In some ways, putting the most interesting parts of your video game in a series of optional side quests seems like bad design. And know what? I think the various quality-of-life improvements in the 3DS version make that argument a lot less valid. While the 3DS remake of Ocarina of Time was more or less a straight port, this MM remake had a lot more done to it to the point where I might say the controversial statement that the original N64 version is still not a great game. It’s not just the little stuff that adds up, like a more transparent game clock, moving the bank to central clock town, making the bomber’s notebook more useful, and redoing the boss fights to make them more interesting; it’s also about allowing for hard saves at owl statues and then increasing the number of statues in the world (The Japanese N64 version of MM didn’t even let you make suspend saves at owl statues, you had to play the song of time to record your progress in any fashion) and letting you move time forward as much as you want with the song of double time.

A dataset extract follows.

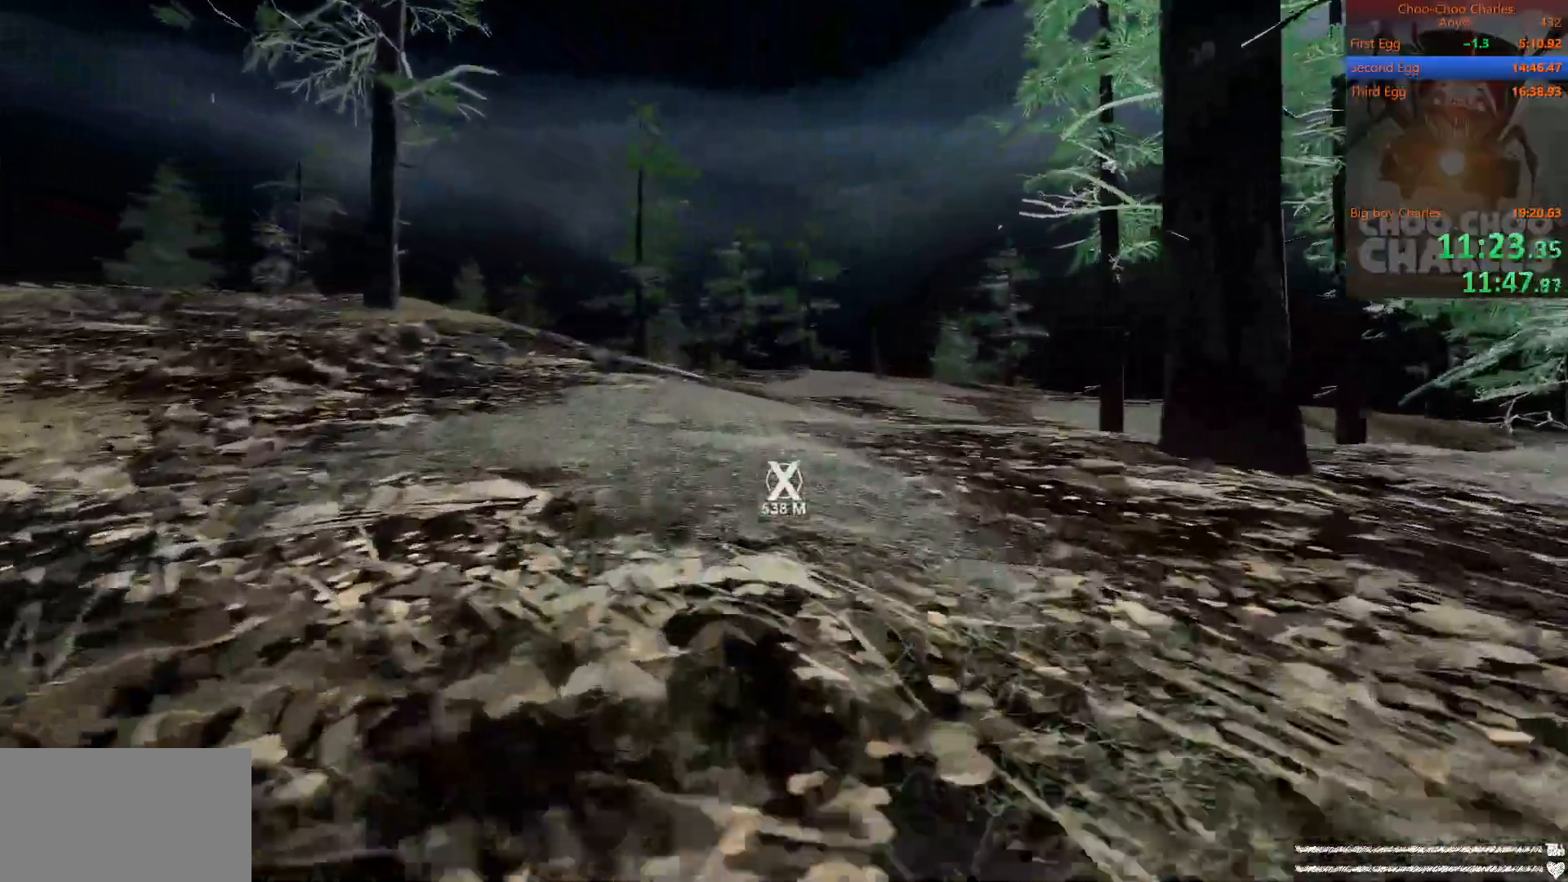
{"keys": ["shift", "w"], "mouse": [], "mouse_move": "still", "events": []}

I don’t think I would’ve enjoyed the game nearly as much (Or certainly had the patience to get every single mask) without some of those changes, which leaves me in a bit of a weird spot when it comes to me placing Majora’s Mask in my hypothetical and entirely objective Zelda tier list. I guess I’ll say this: Majora’s Mask 3D is a great game and you should consider playing it even if its original incarnation did nothing for you. Even if the dungeons are a little “whatever”, the various improvements to this remake help the weird and unique aspects stand out a lot better. Say what you will, there isn’t anything else quite like it. Now, if you’ll excuse me, I have some homework, which isn’t an euphemism for anything. I actually have homework.